How I Guarantee a Great Event
Sometimes it seems like no matter how well an event goes, there are always complaints. Unless it's run by Jason Webster. In the 5+ years he's been running premier tournaments, we've received virtually no negative feedback—a feat any organizer will recognize as near impossible. We asked him to share how he's pulled it off. Here's what he had to say.
The success of an event is measured by the customer’s experience—the more fun they had, the more likely they are to return.
But it can be tough to quantify, because if you've done everything right, your players won't necessarily notice.
That's okay. In fact, that's the goal. Players don't notice when things go right. They notice when things go wrong. The best indicator of the player's experience may not be the abundance of praise so much as the absence of criticism.
At our events, our goal is to create no occasions for criticism to make them "effortless."
The is key preparation.
It's more work to do extra prep, but it will improve your customer experience. Identify anything that could sabotage you—technology failures, space inadequacies, staffing issues—and address them before they can trip you up.
Prepare your technology: Making sure you can run the event without technological problems is essential to making sure your players had a great event. If your event should suffer a technological setback, players will remember.
Fill the printer with paper and ink, check your tournament computer and point of sale, test your displays. Have back-up plans for key processes, if you can. For example, we use PayPal mobile in case our internet goes down during an event.
Prepare your space: One often neglected pain point here is overbooking. In some cases it's unavoidable, but do everything you can to schedule events when your store can handle the customer load.
We recently had a scheduling conflict on Amonkhet release weekend, where another game's Prerelease fell on the same Saturday.
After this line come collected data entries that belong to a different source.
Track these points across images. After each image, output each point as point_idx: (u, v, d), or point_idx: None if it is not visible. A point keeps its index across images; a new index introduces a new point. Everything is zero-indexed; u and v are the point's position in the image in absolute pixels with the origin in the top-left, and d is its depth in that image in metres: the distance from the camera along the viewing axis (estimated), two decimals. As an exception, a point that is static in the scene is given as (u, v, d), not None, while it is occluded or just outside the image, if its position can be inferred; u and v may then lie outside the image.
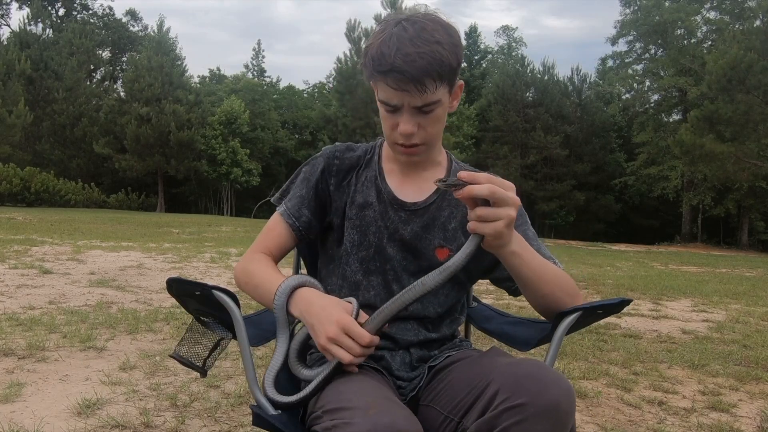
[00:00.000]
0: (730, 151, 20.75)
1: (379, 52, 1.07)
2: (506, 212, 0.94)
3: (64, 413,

Every seat in our store was filled, which was fantastic, but players were visibly and verbally annoyed with the disruption.
Prepare your staff: Arguably the most important aspect of effortless events is your staff. This includes your own store staff, your judges and you yourself. Before the event, always remind everyone that a positive customer experience is the goal. Their job is to friendly and attentive and stay engaged with the tournament.
Just as important as the pre-event prep is the post-event review.
Talk to your staff about how the event went and what things could be improved. Try to take the time to make a list of things that weren’t perfect for how you want to run an event and consult that list for the next event you run.
And there's always room for improvement. It’s not easy to get your Magic events to an effortless state. But the more you follow through and make these things second-nature, the easier all of this will become.
Remember: great events make your player base happy, returning customers. They may not notice the work you are putting into your events, but they will appreciate it.